**Required task A:** In the lacquer thread, to roughly what moisture content is pine dried for furniture use in the UK?
**Required task B:** Copy word for word the part of the lacquer thread that opens with the words containing "I now want to" and closes with "(26 May 2007)".

[BEGIN Quoted text]

# AC tinted lacquers, will knots bleed through?



## Joe90 (22 May 2007)

Hi

I'm wondering if knots will bleed through the top coat if I spray pine furniture using AC tinted lacquers... specifically the Fastmatch system from Morrells. I bought some pre cat lacquers which was grand but I had to prime the wood first... so I used Zinnser Bin primer.

I now want to use the AC lacquers because Morrells tell me that I don't need a primer... I am wondering though if the knots will bleed through in a yellow stain. I am using a solid colour, i.e white or cream.


Any help would be appreciated.
Cheers
Joe


----------



## Sgian Dubh (26 May 2007)

Joe90":3rrodxu9 said:


> Hi
> 
> I'm wondering if knots will bleed through the top coat if I spray pine furniture using AC tinted lacquers...Any help would be appreciated.
> Cheers Joe



You're right to be concerned about resin bleed through of knots, particularly on resinous softwoods like pine.

However, you mention that you have already used Zinnser's Bin primer. This is a shellac based product. Shellac is a traditional sealer for 'difficult' woods, e.g., knotty stuff. For instance, a traditional primer to use on painted wood is knotting. It's a brown sealer made of shellac and the idea is you primarily spot paint it over the knots. Over the top of that goes the rest of the paint.

Whilst shellac is very good for preventing the bleed through it's not infallible, and this is because some knots are more resinous than others. This is a result of two factors, ie, how resinous the tree and its knots is/are in the first place, and how the wood was dried. Pine dried for construction use is not dried to a particularly low MC, usually about 15-16% MC, nor does it go through such a high temperature cycle during part of the kilning process as pine dried for furniture grade use. Pine dried for furniture use is usually dried to about 8% or 10% MC in the UK, and the high temperature cycle 'cooks' the resin to set it hard. Hard resin doesn't bleed, but this hot cycle in the kiln doesn't always fix all the resin.

[END Quoted text]
[BEGIN Excerpted records]

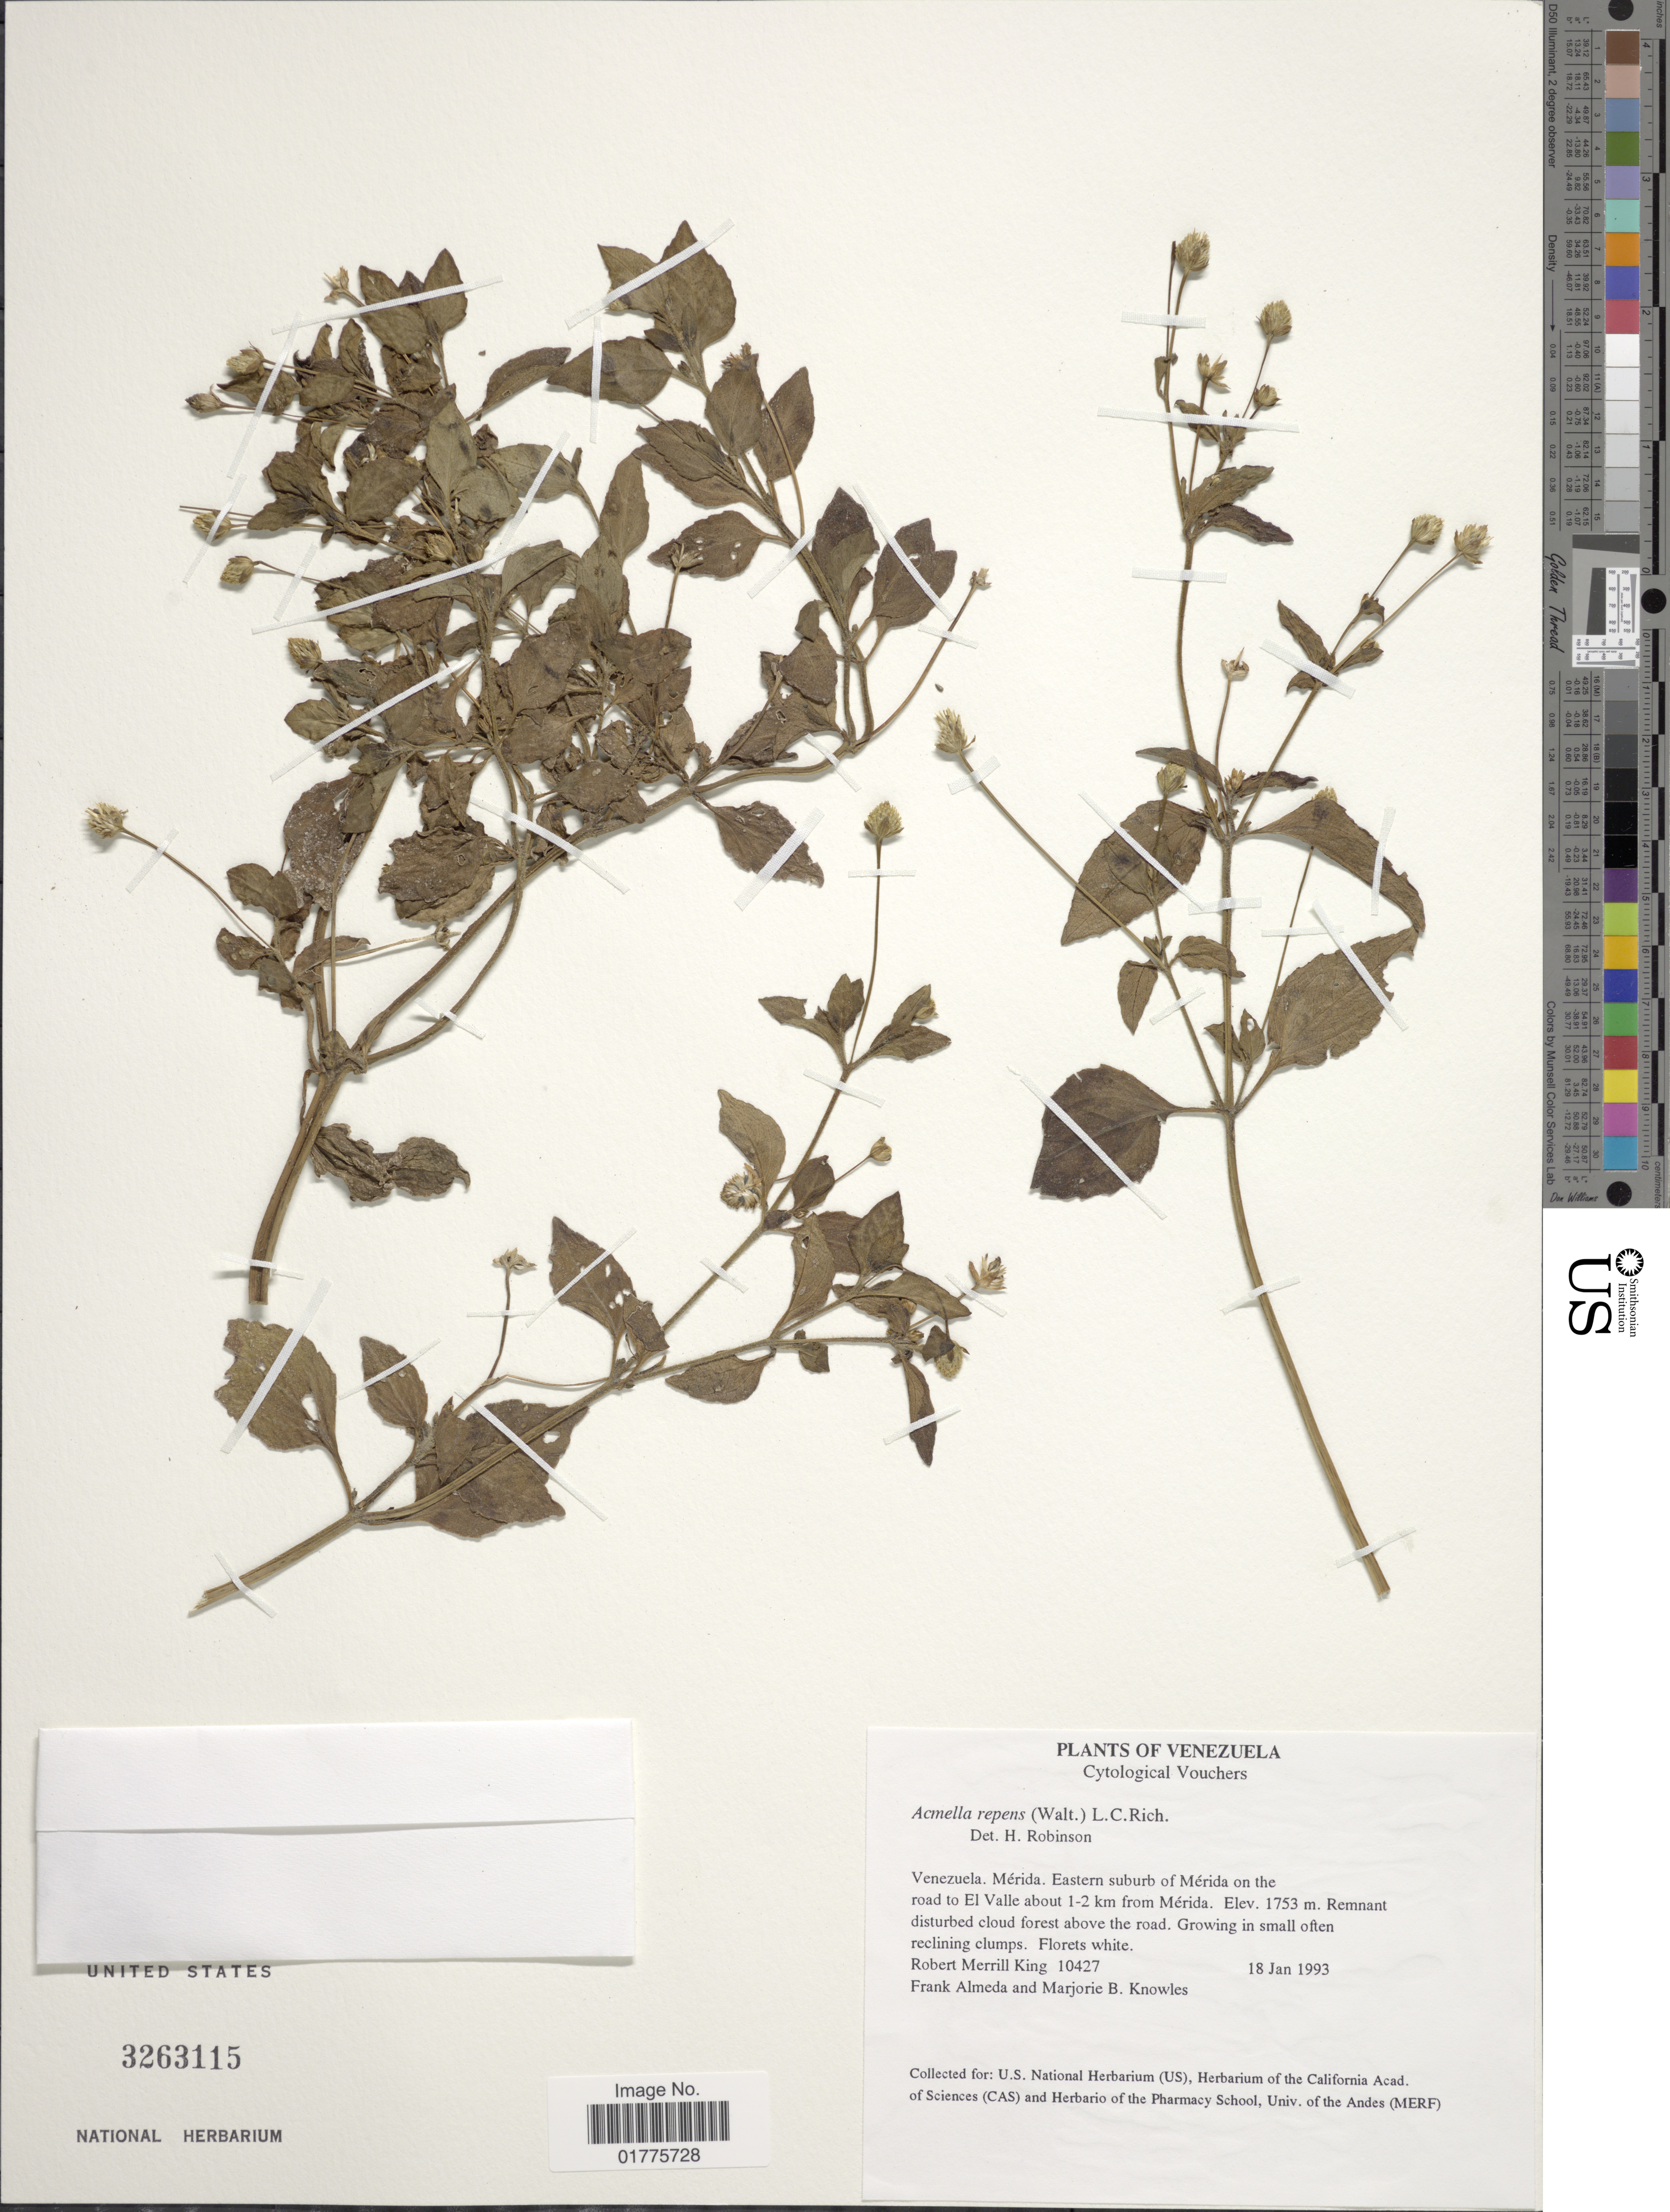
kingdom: Plantae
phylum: Tracheophyta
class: Magnoliopsida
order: Asterales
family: Asteraceae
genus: Acmella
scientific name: Acmella repens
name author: (Walter) Rich.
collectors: R. M. King, F. Almeda & M. B. Knowles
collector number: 10427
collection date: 1993-01-18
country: Venezuela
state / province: Mérida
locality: Eastern suburb of Mérida on the road to El Valle about 1-2 km from Mérida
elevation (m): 1753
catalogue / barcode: US 3263115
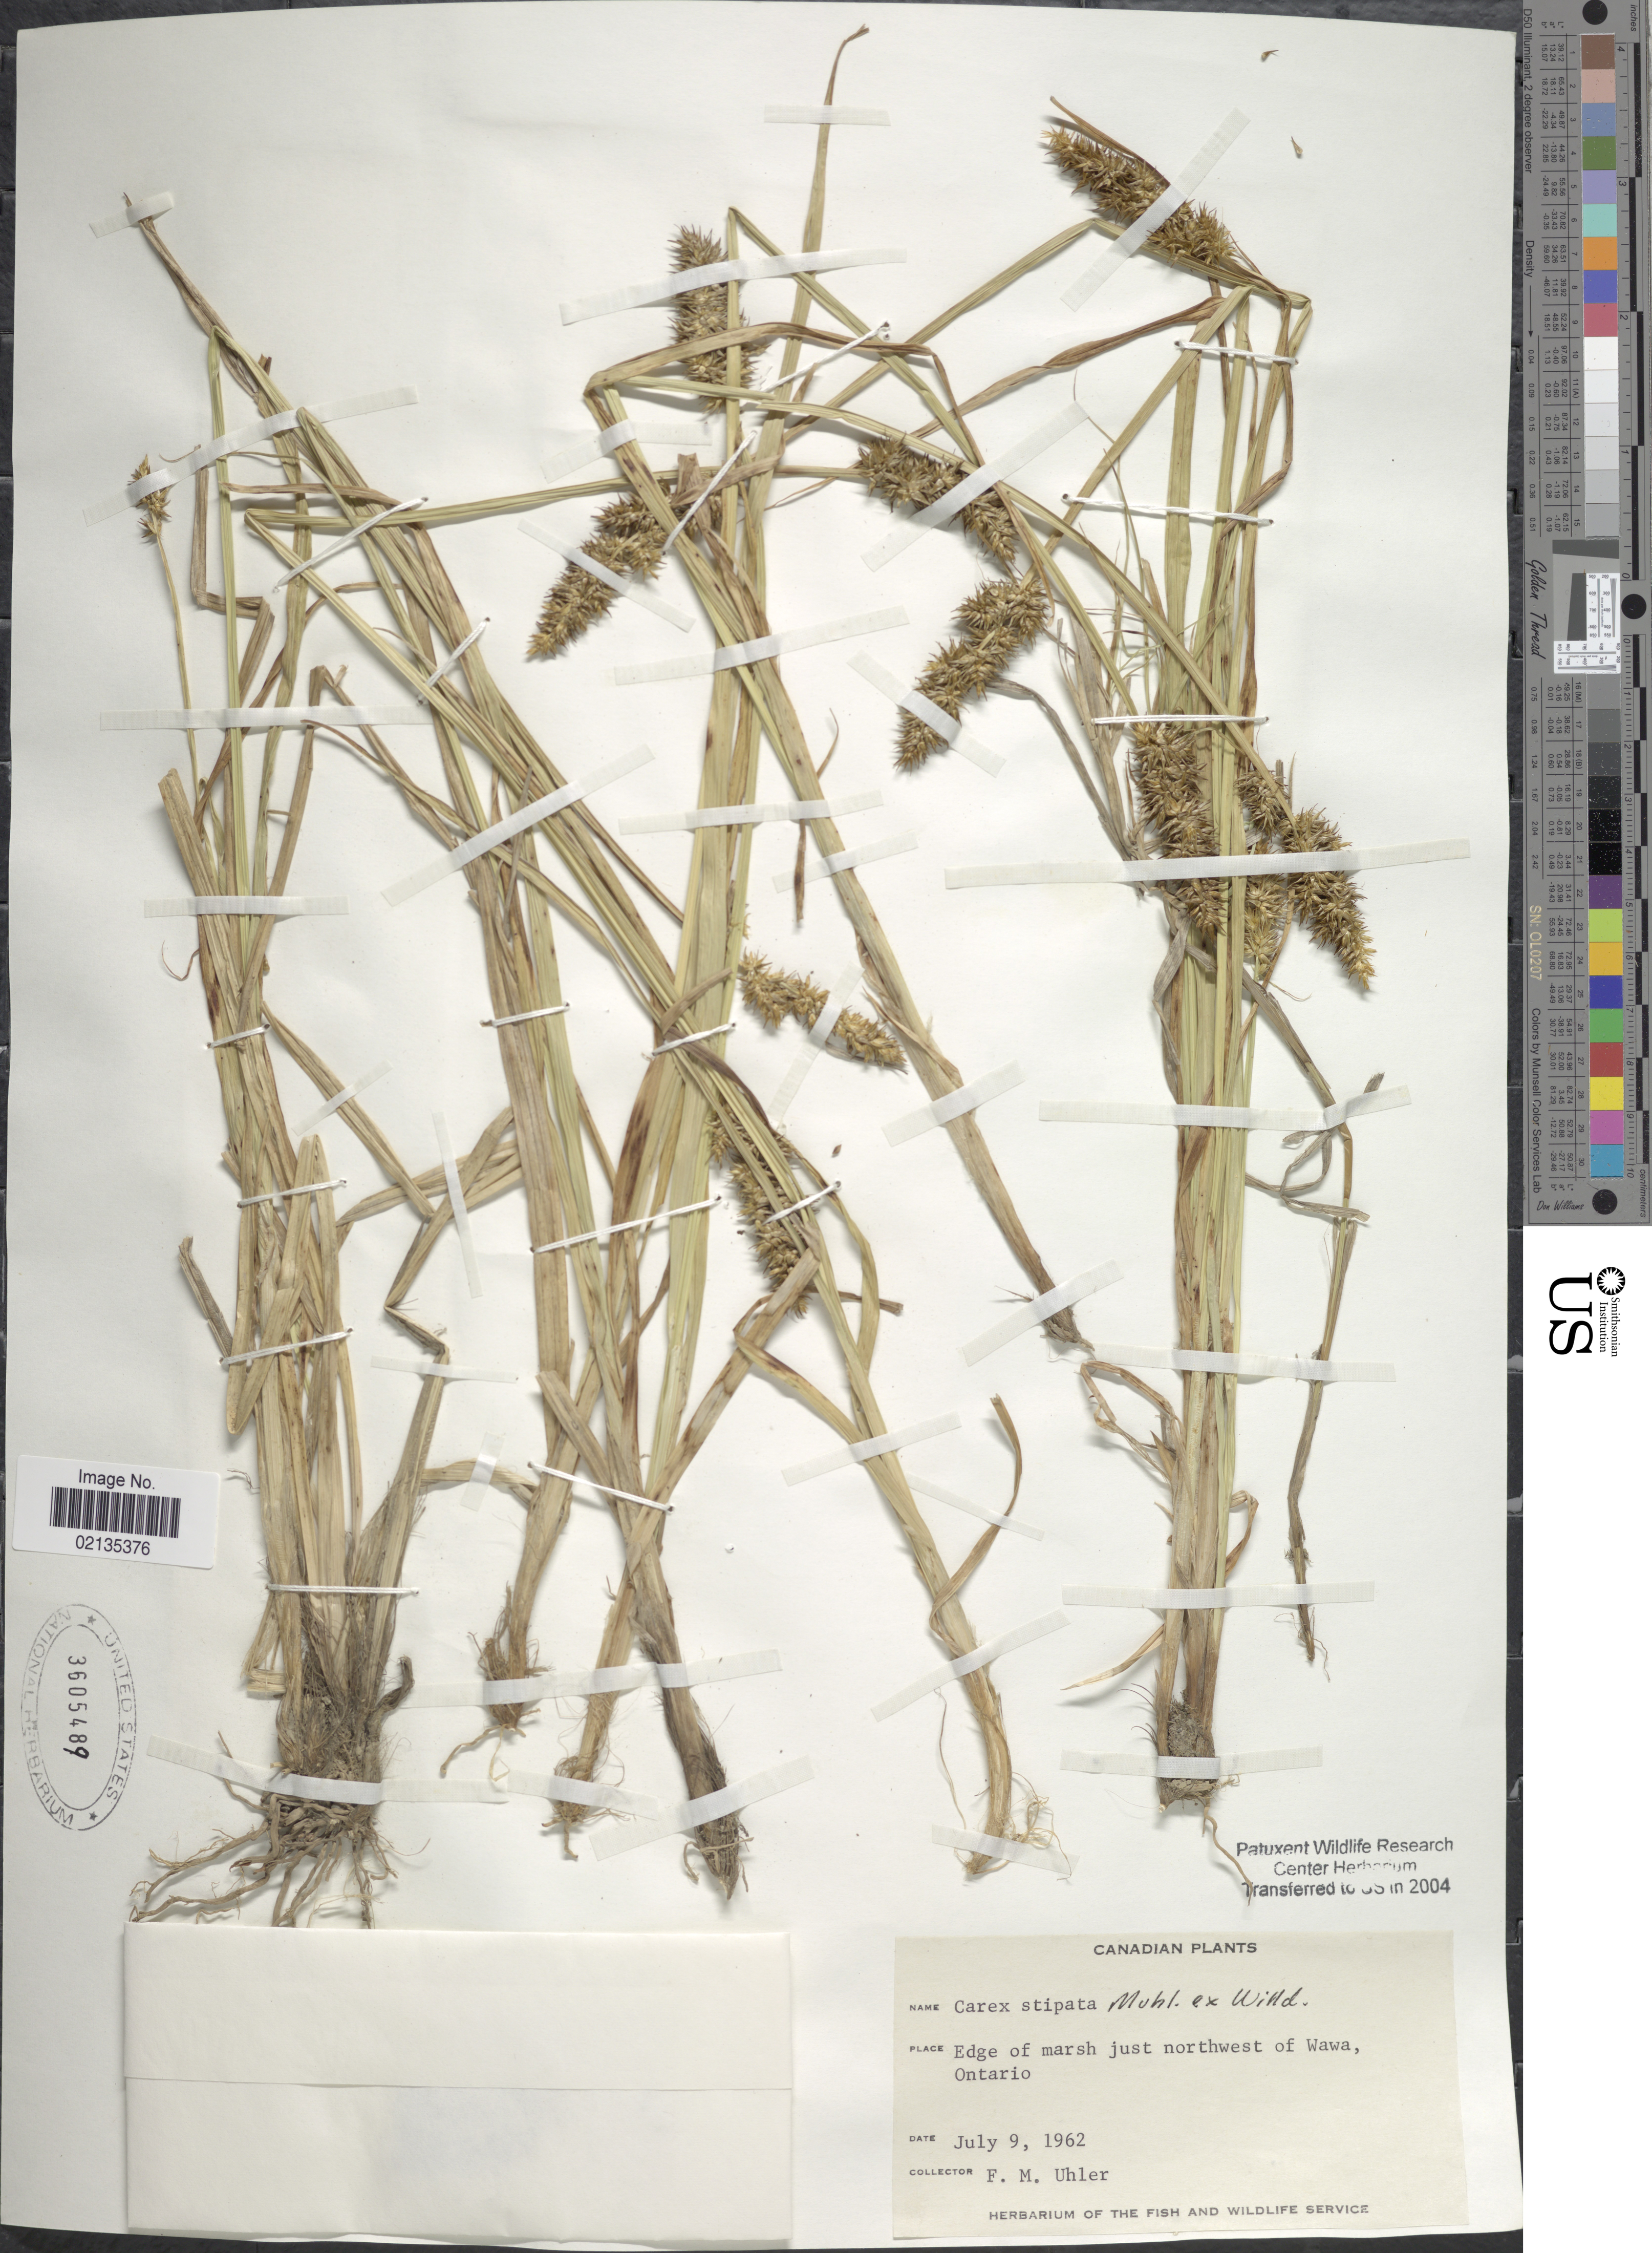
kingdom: Plantae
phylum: Tracheophyta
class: Liliopsida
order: Poales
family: Cyperaceae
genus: Carex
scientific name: Carex stipata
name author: Muhl. ex Willd.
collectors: F. M. Uhler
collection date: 1962-07-09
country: Canada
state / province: Ontario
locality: Edge of marsh just northwest of Wawa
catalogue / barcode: US 3605489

[END Excerpted records]

**Task response A:** About 8% or 10% MC.

**Task response B:**
I now want to use the AC lacquers because Morrells tell me that I don't need a primer... I am wondering though if the knots will bleed through in a yellow stain. I am using a solid colour, i.e white or cream.


Any help would be appreciated.
Cheers
Joe


----------



## Sgian Dubh (26 May 2007)